In the midst of the increased ISIS action in Egypt, Iraqi Christians have finally been able to celebrate recent liberation with their first Palm Sunday in three years. Christians flooded to Qaraqosh to be together for the beginning of Holy Week. The traveling Christians are reported to have been escorted by armed soldiers as tensions and possibilities of violence remain high.
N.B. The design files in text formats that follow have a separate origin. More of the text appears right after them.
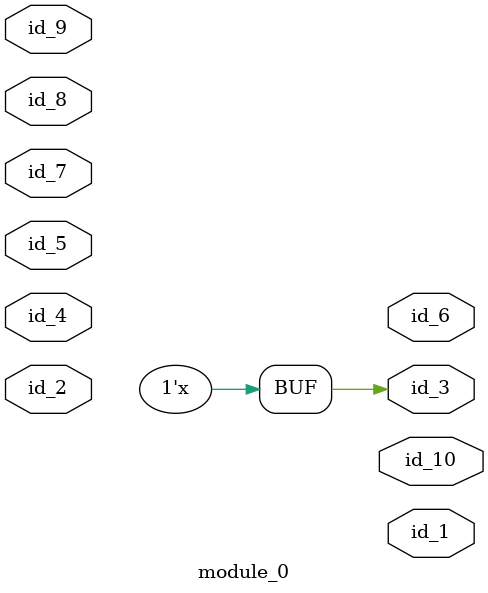
<source format=v>
`default_nettype wire
module module_0 (
    id_1,
    id_2,
    id_3,
    id_4,
    id_5,
    id_6,
    id_7,
    id_8,
    id_9,
    id_10
);
  output id_10;
  inout id_9;
  input id_8;
  input id_7;
  output id_6;
  inout id_5;
  input id_4;
  output id_3;
  inout id_2;
  output id_1;
  assign id_3 = id_4[1];
endmodule

</source>
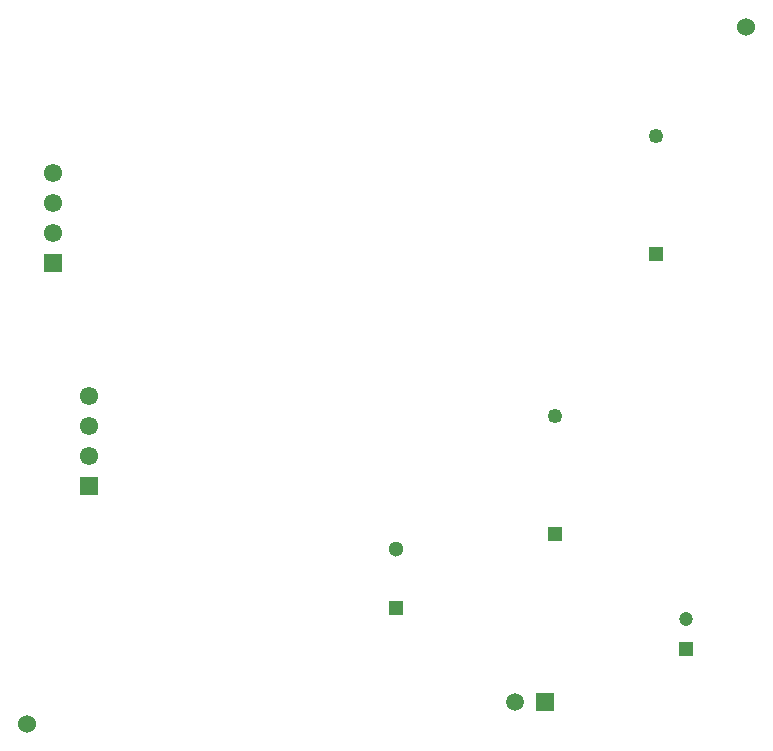
<source format=gbr>
G04*
G04 #@! TF.GenerationSoftware,Altium Limited,Altium Designer,22.4.2 (48)*
G04*
G04 Layer_Color=255*
%FSLAX25Y25*%
%MOIN*%
G70*
G04*
G04 #@! TF.SameCoordinates,897C8E4D-7720-40B5-A877-0FB78C4BABC8*
G04*
G04*
G04 #@! TF.FilePolarity,Positive*
G04*
G01*
G75*
%ADD20C,0.05118*%
%ADD21R,0.05118X0.05118*%
%ADD23C,0.04921*%
%ADD24R,0.04921X0.04921*%
%ADD25C,0.04724*%
%ADD26R,0.04724X0.04724*%
%ADD33C,0.06000*%
%ADD34R,0.05906X0.05906*%
%ADD35C,0.05906*%
%ADD36R,0.06102X0.06102*%
%ADD37C,0.06102*%
D20*
X439000Y343343D02*
D03*
D21*
Y323657D02*
D03*
D23*
X492000Y387685D02*
D03*
X525626Y480965D02*
D03*
D24*
X492000Y348315D02*
D03*
X525626Y441595D02*
D03*
D25*
X535500Y320000D02*
D03*
D26*
Y310158D02*
D03*
D33*
X555500Y517500D02*
D03*
X316000Y285000D02*
D03*
D34*
X488500Y292500D02*
D03*
D35*
X478500D02*
D03*
D36*
X336500Y364500D02*
D03*
X324626Y438780D02*
D03*
D37*
X336500Y374500D02*
D03*
Y384500D02*
D03*
Y394500D02*
D03*
X324626Y448780D02*
D03*
Y458780D02*
D03*
Y468780D02*
D03*
M02*

</source>
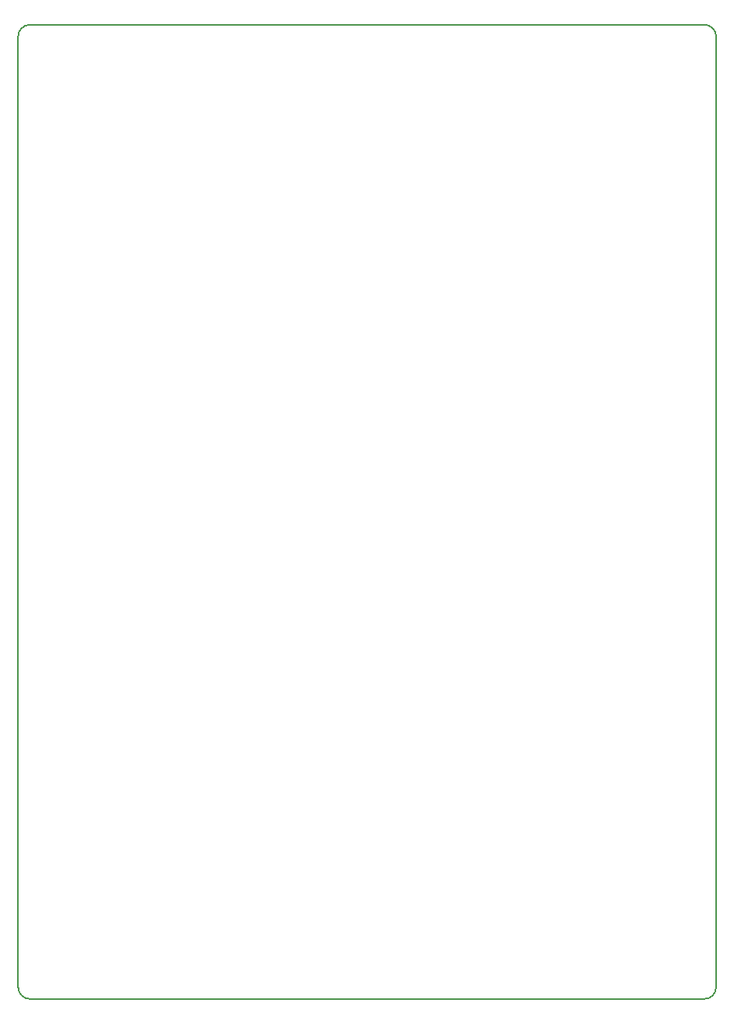
<source format=gbr>
G04 #@! TF.GenerationSoftware,KiCad,Pcbnew,(5.1.2-1)-1*
G04 #@! TF.CreationDate,2019-12-09T19:08:40-07:00*
G04 #@! TF.ProjectId,Snack Machine,536e6163-6b20-44d6-9163-68696e652e6b,rev?*
G04 #@! TF.SameCoordinates,Original*
G04 #@! TF.FileFunction,Profile,NP*
%FSLAX46Y46*%
G04 Gerber Fmt 4.6, Leading zero omitted, Abs format (unit mm)*
G04 Created by KiCad (PCBNEW (5.1.2-1)-1) date 2019-12-09 19:08:40*
%MOMM*%
%LPD*%
G04 APERTURE LIST*
%ADD10C,0.150000*%
G04 APERTURE END LIST*
D10*
X174730000Y-40000000D02*
X101270000Y-40000000D01*
X100000000Y-41270000D02*
X100000000Y-144730000D01*
X100000000Y-41270000D02*
G75*
G02X101270000Y-40000000I1270000J0D01*
G01*
X101270000Y-146000000D02*
G75*
G02X100000000Y-144730000I0J1270000D01*
G01*
X174730000Y-146000000D02*
X101270000Y-146000000D01*
X176000000Y-144730000D02*
G75*
G02X174730000Y-146000000I-1270000J0D01*
G01*
X176000000Y-41270000D02*
X176000000Y-144730000D01*
X174730000Y-40000000D02*
G75*
G02X176000000Y-41270000I0J-1270000D01*
G01*
M02*

</source>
4/11/2017 Iraq (Townhall) – While the world looked on in horror as a pair of Coptic Christian churches were bombed by ISIS in Egypt, Christians elsewhere in the Middle East were experiencing a triumph over the terrorist organization. Iraqi Christians were able to celebrate their first Palm Sunday in three years. On Sunday, Christians were able to return to the Christian town of Qaraqosh and celebrate Mass and the start of Holy Week for the first time since ISIS took over the city in 2014. The area was liberated in October of 2016.

Reuters reports that “hundreds” of Christians returned to the town for Mass. The parishioners of Immaculate Conception Church were protected by armed soldiers and jeeps in order to safely worship. The church still has graffiti from when ISIS soldiers vandalized the building, and the inside was described as “burnt out.”

But on Sunday church bells rang again across the town.

Hundreds arrived in cars from Erbil, the main city in autonomous Iraqi Kurdistan where most Christian had fled when Islamic State gave them an ultimatum to pay special taxes, convert or die.